If so, she would not want to change such a long-term plan. Her campaign strategy plan is no doubt a collection of the most beautiful PowerPoint presentations ever created by man, woman, or otherwise. Many hours of thought and meetings have been condensed into the wisdom they contain. Moreover, the Establishment is short on new generation talent and needs to grow some heirs ASAP. Biden was a dead-end, almost literally. They can't waste the VP slot on a doofus like Sanders who only leads to bad things. [Not to mention his supporters wouldn't care a whit if she were impeached. They would cheer it on!]

Like all true insiders to the Establishment, Hillary Clinton is brutal of temperament and unforgiving of dissent. By accounts of people who have been around her, including her bodyguards,  she treats her underlings like dirt. That's actually one of the ways insiders know each other, namely by this ability to act like a Pharaoh.

Much more than money, this attitude is what determines class. It comes across as psychopathy, but the elite believe it is a necessary evil, to be this way. To the Establishment, this is the only way to become the kind of person who can concentrate all his or her energies on being a guardian in the global age. Mere mortals, who have undergone the struggle to live a decent life, have too much empathy for people who serve them. They can't cut it as Pharaoh.  One must be bred and trained in this attitude for a long time. In their mind, they make the sacrifice of looking like assholes to us, so that they can keep the world running for us to enjoy. It's the way things have to be.

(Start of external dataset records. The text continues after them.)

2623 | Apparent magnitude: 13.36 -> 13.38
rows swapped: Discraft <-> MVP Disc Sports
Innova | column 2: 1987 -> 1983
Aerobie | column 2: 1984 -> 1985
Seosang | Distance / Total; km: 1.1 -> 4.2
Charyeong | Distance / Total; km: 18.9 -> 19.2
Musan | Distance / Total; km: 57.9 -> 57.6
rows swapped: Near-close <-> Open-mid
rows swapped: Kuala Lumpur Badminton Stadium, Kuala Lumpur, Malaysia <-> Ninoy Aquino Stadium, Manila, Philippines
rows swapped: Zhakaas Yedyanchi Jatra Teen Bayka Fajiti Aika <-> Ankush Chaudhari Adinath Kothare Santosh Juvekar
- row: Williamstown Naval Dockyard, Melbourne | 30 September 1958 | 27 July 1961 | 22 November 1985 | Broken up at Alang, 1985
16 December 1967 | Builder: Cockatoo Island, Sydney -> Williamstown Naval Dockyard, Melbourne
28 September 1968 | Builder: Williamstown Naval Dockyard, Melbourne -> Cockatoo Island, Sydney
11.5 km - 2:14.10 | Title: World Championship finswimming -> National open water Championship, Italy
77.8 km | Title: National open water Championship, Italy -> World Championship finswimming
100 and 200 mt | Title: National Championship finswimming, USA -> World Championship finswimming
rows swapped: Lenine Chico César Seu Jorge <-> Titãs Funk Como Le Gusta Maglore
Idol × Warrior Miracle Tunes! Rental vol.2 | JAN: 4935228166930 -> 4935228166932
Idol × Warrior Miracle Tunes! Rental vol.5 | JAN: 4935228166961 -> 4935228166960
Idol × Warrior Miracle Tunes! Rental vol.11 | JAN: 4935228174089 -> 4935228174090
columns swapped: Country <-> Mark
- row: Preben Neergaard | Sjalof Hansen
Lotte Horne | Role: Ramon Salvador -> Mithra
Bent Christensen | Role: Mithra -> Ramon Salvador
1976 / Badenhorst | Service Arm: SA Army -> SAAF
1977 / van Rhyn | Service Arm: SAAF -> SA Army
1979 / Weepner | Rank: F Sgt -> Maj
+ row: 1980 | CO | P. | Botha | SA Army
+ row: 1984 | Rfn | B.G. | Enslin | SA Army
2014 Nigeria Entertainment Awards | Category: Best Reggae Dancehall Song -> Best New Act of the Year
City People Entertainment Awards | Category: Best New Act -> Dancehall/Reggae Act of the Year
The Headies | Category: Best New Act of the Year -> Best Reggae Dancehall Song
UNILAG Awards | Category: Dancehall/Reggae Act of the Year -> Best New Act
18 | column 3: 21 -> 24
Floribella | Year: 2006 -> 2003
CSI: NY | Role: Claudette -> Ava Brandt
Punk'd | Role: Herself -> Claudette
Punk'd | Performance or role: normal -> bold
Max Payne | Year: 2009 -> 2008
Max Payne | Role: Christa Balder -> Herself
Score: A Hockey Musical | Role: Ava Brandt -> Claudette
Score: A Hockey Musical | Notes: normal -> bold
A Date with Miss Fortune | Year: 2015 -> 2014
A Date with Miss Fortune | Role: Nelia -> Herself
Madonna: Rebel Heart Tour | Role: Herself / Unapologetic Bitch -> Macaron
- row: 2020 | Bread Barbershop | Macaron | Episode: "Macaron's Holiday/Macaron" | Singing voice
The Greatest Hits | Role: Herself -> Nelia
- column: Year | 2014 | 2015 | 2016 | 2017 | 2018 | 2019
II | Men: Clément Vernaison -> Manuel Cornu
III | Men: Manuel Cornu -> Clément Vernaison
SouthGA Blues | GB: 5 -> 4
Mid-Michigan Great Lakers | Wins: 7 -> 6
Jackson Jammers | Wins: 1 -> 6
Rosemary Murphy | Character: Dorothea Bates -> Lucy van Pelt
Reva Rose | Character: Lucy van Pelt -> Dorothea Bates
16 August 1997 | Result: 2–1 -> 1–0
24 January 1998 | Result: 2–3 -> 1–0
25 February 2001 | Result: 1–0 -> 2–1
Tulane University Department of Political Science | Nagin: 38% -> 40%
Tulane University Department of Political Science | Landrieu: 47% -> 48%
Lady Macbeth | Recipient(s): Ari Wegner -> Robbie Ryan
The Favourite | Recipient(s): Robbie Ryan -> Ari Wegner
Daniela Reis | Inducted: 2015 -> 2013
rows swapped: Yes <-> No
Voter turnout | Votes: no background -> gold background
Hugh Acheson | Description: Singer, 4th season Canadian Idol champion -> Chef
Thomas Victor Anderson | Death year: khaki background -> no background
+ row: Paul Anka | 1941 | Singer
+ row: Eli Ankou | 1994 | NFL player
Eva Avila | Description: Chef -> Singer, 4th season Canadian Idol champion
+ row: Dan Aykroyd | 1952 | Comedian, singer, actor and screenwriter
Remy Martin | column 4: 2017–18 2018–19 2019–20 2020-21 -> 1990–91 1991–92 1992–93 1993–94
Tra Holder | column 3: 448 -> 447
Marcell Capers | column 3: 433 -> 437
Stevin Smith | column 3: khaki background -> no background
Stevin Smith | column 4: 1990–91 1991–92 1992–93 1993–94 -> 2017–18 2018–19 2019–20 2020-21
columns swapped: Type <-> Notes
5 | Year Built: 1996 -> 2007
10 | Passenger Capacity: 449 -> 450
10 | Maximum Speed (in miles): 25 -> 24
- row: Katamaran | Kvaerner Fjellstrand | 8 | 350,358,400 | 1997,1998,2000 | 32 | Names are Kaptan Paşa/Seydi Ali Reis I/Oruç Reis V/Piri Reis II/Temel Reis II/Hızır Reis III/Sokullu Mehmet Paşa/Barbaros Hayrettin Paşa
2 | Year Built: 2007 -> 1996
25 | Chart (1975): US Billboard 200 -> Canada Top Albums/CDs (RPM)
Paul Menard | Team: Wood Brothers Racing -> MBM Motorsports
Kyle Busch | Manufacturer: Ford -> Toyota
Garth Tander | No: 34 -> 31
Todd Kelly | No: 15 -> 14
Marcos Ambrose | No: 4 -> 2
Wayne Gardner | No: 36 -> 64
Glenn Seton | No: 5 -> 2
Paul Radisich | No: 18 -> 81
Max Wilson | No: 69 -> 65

Statue of Hatshepsut, fifth pharaoh of the Eighteenth Dynasty. She was chief wife of Thutmose II and succeeded him to the throne in 1478 BC. Statue on display at the Metropolitan Museum of Art.
By Postdlf from w, CC BY-SA 3.0, https://commons.wikimedia.org/w/index.php?curid=895004


Sanders' problem is that Hillary is especially thin-skinned, even for a globalist. To her, it matters greatly that he has insulted her. She no doubt hates his guts. She no doubt would decree that he will never be allowed to be an insider, even if he wanted. To her,  it is a sign of bad character that he doesn't want to be an insider.  It means he is uninitiated to the way things really are. It means he's a freakin' rube.

It would be humiliating for her to offer him the slot, when she already has a plan to give it to someone else.

In any case, if he is chosen as her VP or not, his supporters will eventually suck it up and vote for her in November. They will rally to the Progressive Pharaohess.

But will she suck it up at the convention and give her one meaningful vote to the man who could actually give her a fighting chance against Trump/Mr.X in November?

What an election it's going to be!***



***in this or any other scenario of how it actually winds up playing out.